I love that "oh and Mucik" is in quotation marks, as if it just popped into his head little voice style.  And I do get annoyed when they forget their folders but, but...

...I think he wrote this to reassure us, to show us he was doing okay, "grate" even.  I know he knows we are concerned and this was his way of showing us that he was getting better.  Dear, sweet boy.


So there you have it, a little take-home folder nonsense - explained.  I was going to link some of the other posts of stuff from school but, seriously, it's like half my posts, but a good example of one is this post in which I lament "The Last Take-Home Folder" of First Grade.


From Marci's "... things you don't expect to hear from the backseat ..."

(Daddy's attempt at a philosophical conversation)


D: "What do you think is the difference between a house and a home?"


N: " A house is H-O-U-S-E and a home is H-O-M-E."
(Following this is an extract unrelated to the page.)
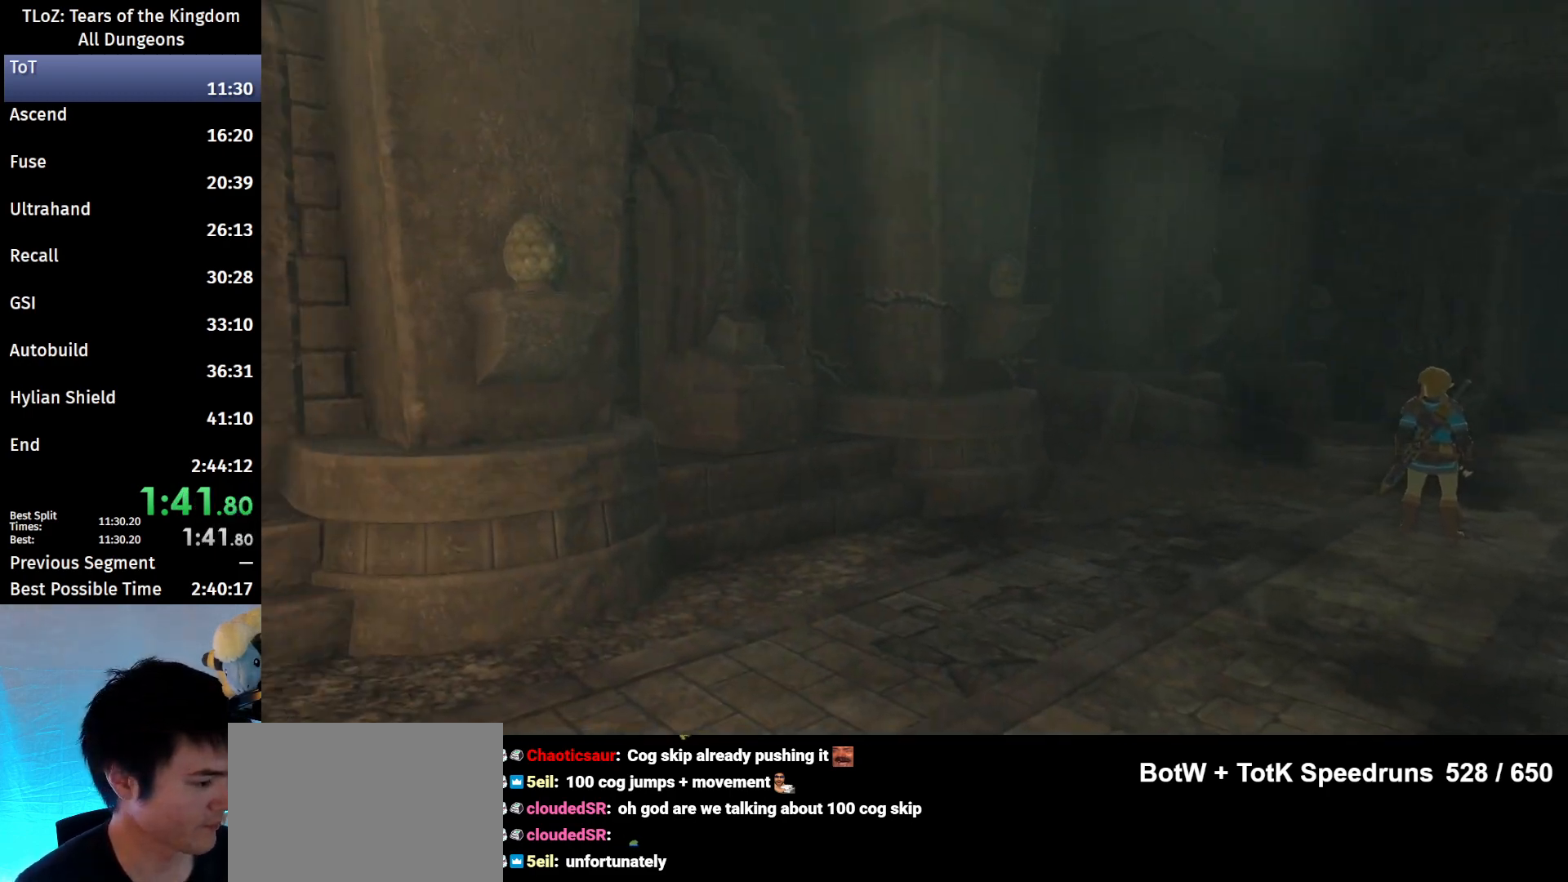
{"buttons": [], "left_stick": "center", "right_stick": "center", "events": []}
*thanks, kiddo, that clears it up* :)


There is no 'u' in home... huh?


(I responded to the Sandy Hook  tragedy in a post called Chase Kowalski and in this post as well.)




1 comment:

  1. Thanks for stopping by, Chicken Fried. I stop by your place quite a bit but, I don't comment enough. I love how you went from family command center to gettin' your groove back on in two posts.